Ding Xiaowei, Terzopoulos Demetri, Diaz-Zamudio Mariana, Berman Daniel S, Slomka Piotr J, Dey Damini
Biomedical Imaging Research Institute, Department of Biomedical Sciences, Cedars Sinai Medical Center, Los Angeles, California 90048 and Computer Science Department, Henry Samueli School of Engineering and Applied Science at UCLA, Los Angeles, California 90095.
Computer Science Department, Henry Samueli School of Engineering and Applied Science at UCLA, Los Angeles, California 90095.
Med Phys. 2015 Sep;42(9):5015-26. doi: 10.1118/1.4927375.
The authors aimed to develop and validate an automated algorithm for epicardial fat volume (EFV) quantification from noncontrast CT.
The authors developed a hybrid algorithm based on initial segmentation with a multiple-patient CT atlas, followed by automated pericardium delineation using geodesic active contours. A coregistered segmented CT atlas was created from manually segmented CT data and stored offline. The heart and pericardium in test CT data are first initialized by image registration to the CT atlas. The pericardium is then detected by a knowledge-based algorithm, which extracts only the membrane representing the pericardium. From its initial atlas position, the pericardium is modeled by geodesic active contours, which iteratively deform and lock onto the detected pericardium. EFV is automatically computed using standard fat attenuation range.
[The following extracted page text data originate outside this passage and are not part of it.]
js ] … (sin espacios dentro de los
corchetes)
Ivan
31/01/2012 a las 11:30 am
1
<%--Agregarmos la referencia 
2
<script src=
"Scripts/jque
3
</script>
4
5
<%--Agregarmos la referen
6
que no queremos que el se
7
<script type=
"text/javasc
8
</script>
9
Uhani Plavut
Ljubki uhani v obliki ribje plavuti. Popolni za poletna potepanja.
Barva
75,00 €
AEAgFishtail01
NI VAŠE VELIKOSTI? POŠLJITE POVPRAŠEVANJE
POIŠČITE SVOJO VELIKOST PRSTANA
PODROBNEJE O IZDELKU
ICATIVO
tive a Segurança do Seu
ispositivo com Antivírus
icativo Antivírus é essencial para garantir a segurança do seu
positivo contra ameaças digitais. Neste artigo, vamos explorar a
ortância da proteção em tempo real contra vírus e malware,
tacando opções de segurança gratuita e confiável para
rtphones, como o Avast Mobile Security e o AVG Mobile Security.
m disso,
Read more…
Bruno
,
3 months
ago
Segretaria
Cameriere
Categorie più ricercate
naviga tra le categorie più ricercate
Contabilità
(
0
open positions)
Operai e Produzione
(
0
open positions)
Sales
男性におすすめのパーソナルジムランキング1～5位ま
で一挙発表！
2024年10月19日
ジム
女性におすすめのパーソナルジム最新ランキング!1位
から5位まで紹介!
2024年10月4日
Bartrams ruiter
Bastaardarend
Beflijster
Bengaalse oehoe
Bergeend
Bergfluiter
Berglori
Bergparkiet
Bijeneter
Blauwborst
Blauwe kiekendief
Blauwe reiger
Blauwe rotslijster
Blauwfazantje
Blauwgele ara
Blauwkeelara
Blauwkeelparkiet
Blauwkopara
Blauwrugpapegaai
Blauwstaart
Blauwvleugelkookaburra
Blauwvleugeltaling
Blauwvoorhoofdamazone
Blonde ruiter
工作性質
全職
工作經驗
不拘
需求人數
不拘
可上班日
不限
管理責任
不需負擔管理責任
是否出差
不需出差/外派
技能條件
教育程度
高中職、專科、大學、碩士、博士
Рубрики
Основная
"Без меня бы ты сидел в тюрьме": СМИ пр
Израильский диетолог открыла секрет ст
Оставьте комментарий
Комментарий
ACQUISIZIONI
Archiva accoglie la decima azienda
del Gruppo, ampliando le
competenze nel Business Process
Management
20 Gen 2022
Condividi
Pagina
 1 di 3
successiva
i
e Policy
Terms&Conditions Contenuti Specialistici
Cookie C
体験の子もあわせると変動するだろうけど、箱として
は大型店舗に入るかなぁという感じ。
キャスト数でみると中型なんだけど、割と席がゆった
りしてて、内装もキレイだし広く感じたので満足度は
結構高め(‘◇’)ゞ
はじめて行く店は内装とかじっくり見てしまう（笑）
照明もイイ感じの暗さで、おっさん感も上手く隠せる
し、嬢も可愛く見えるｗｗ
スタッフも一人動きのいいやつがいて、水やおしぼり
The authors applied their algorithm on 50 patients undergoing routine coronary calcium assessment by CT. Measurement time was 60 s per-patient. EFV quantified by the algorithm (83.60 ± 32.89 cm(3)) and expert readers (81.85 ± 34.28 cm(3)) showed excellent correlation (r = 0.97, p < 0.0001), with no significant differences by comparison of individual data points (p = 0.15). Voxel overlap by Dice coefficient between the algorithm and expert readers was 0.92 (range 0.88-0.95). The mean surface distance and Hausdorff distance in millimeter between manually drawn contours and the automatically obtained contours were 0.6 ± 0.9 mm and 3.9 ± 1.7 mm, respectively. Mean difference between the algorithm and experts was 9.7% ± 7.4%, similar to interobserver variability between 2 readers (8.0% ± 5.3%, p = 0.3).
The authors' novel automated method based on atlas-initialized active contours accurately and rapidly quantifies EFV from noncontrast CT.
作者旨在开发并验证一种用于从非增强CT中定量测量心外膜脂肪体积(EFV)的自动化算法。
作者开发了一种混合算法,该算法首先基于多患者CT图谱进行初始分割,然后使用测地线活动轮廓自动勾勒心包。从手动分割的CT数据创建一个配准的分割CT图谱并离线存储。测试CT数据中的心脏和心包首先通过图像配准到CT图谱进行初始化。然后通过基于知识的算法检测心包,该算法仅提取代表心包的膜。从其在图谱中的初始位置开始,心包通过测地线活动轮廓进行建模,该轮廓迭代变形并锁定到检测到的心包上。使用标准脂肪衰减范围自动计算EFV。
作者将他们的算法应用于50例接受CT常规冠状动脉钙化评估的患者。每位患者的测量时间为60秒。该算法定量得出的EFV(83.60±32.89 cm³)与专家读者测量的结果(81.85±34.28 cm³)显示出极佳的相关性(r = 0.97,p < 0.0001),通过比较单个数据点无显著差异(p = 0.15)。算法与专家读者之间的Dice系数体素重叠率为0.92(范围为0.88 - 0.95)。手动绘制轮廓与自动获得的轮廓之间的平均表面距离和豪斯多夫距离(以毫米为单位)分别为0.6±0.9毫米和3.9±1.7毫米。算法与专家之间的平均差异为9.7%±7.4%,类似于两位读者之间的观察者间变异性(8.0%±5.3%,p = 0.3)。
作者基于图谱初始化活动轮廓的新型自动化方法能够准确、快速地从非增强CT中定量测量EFV。